Opinion
December 24, 1980
Appeal from the Supreme Court, Albany County, EDWARD S. CONWAY, J.
Robert Abrams, Attorney-General (Henderson G. Riggs, William J. Kogan and Shirley Adelson Siegel of counsel), for appellant.
Harold L. Solomon for respondents.
At issue in this proceeding is the validity of an age requirement applicable to candidates for appointment as members of the New York State Police. Subdivision 3 of section 215 Exec. of the Executive Law provides, in part, that: "The members of the New York state police shall be appointed by the superintendent and permanent appointees may be removed by him only after a hearing. No person shall be appointed to the New York state police force unless he shall be a citizen of the United States, between the ages of twenty-one and twenty-nine years except that the superintendent, in his discretion, may extend the maximum age to thirty-five years. Notwithstanding any other provision of law or any general or special law to the contrary the time spent on military duty, not exceeding a total of six years, shall be subtracted from the age of any applicant who has passed his twenty-ninth birthday, solely for the purpose of permitting qualification as to age and for no other purpose." Respondent's regulation dealing with this feature of the statute ( 9 NYCRR 475.1) contains no further elaboration; it merely recites that:
"(a) Appointment to the position of trooper in the New York State Police shall be made from an eligible list which has been established by competitive examination.
"(b) An applicant must be a citizen of the United States between the ages of 21 and 29 (except that the superintendent may extend the maximum age to 35), be of good moral character, pass a physical and mental examination and meet such other standards as are set by the superintendent.
"(c) Appointments shall be probationary for a period of 52 weeks following the effective date of appointment. Upon satisfactory completion of the period of probation, appointments will become permanent."
Petitioners sought to take a competitive examination for the position of trooper, but each was advised that he was overage and would not be permitted to do so. Although all were well under 35, two of them were born more than 29 years before April 7, 1979, the date of the scheduled examination, while the third, even if successful on the test, would have become 29 prior to the expected September, 1979 appointment date. All possessed various degrees of experience in the field of law enforcement, but none claimed any previous military duty. Upon these undisputed facts, Special Term granted their petition, in what was styled a CPLR article 78 proceeding, and directed respondent to allow them to take the examination. It ruled that in the absence of appropriate standards, the discretion conferred on respondent violated the equal protection clause of the New York Constitution (N.Y. Const, art I, § 11). In our opinion, a dismissal of the petition is mandated.
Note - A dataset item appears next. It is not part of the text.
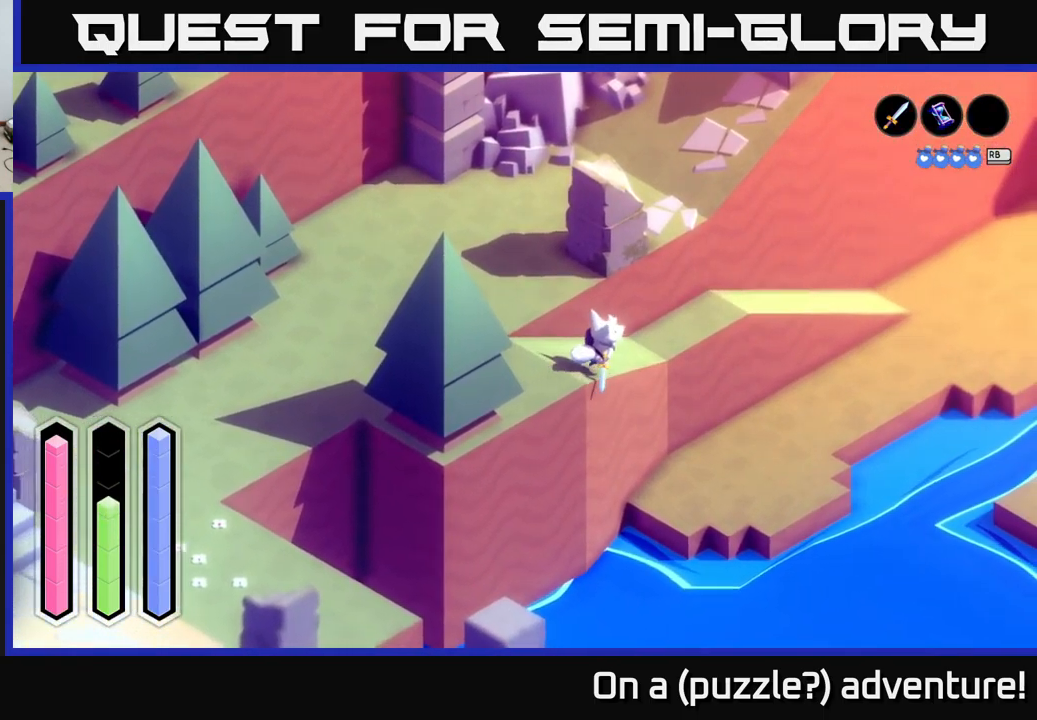
{"buttons": ["A"], "left_stick": "up-right", "right_stick": "center", "events": []}
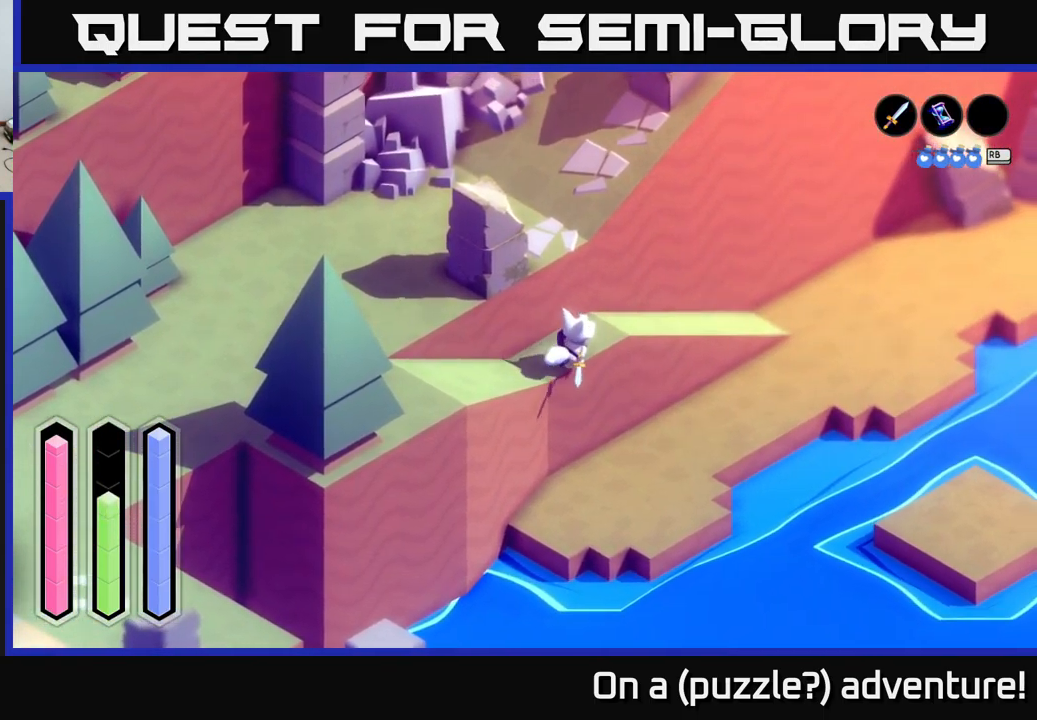
{"buttons": ["A"], "left_stick": "up-right", "right_stick": "center", "events": []}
Initially, we note that the constitutional permissibility of the type of veterans' preference encountered herein is not at stake in this proceeding. Despite respondent's assertion to the contrary, the exercise of discretion on his part is not made subject to the existence of a precondition. The plain language of the statute reveals that the provision governing military duty is an entirely separate matter which does not appear to involve any element of judgment. Although petitioners have suggested that the maximum age limitation of 29 years is invalid, their position is meritless in that regard (see Matter of Figueroa v. Bronstein, 38 N.Y.2d 533, app dsmd 429 U.S. 806) and, since it was not alleged that they asked respondent to invoke his powers of discretion in their favor, the only pertinent inquiry might be whether the discretionary authority to extend such limitation to age 35 is offensive to some constitutional principle. However, the question need not be addressed for, even if it were assumed that this portion of the statute represented an unlawful delegation of lawmaking power (cf. Matter of Nicholas v. Kahn, 47 N.Y.2d 24, 31), the claimed deficiency would not benefit these petitioners. The Legislature did not broadly say respondent might appoint those under 35 years of age; it specified instead that none over 29 were eligible for appointment unless he, in the exercise of discretion, decided to extend that primary limitation. A declaration striking down this flexibility as unconstitutional would leave a proper maximum age limitation of 29 years fully intact. Thus, we decline to convert this proceeding into an action for declaratory relief merely to reach an issue which is academic. The instant petition should be dismissed.
The judgment should be reversed, on the law, and the petition dismissed, without costs.
GREENBLOTT, J.P., SWEENEY, MIKOLL and CASEY, JJ., concur.
Judgment reversed, on the law, and petition dismissed, without costs.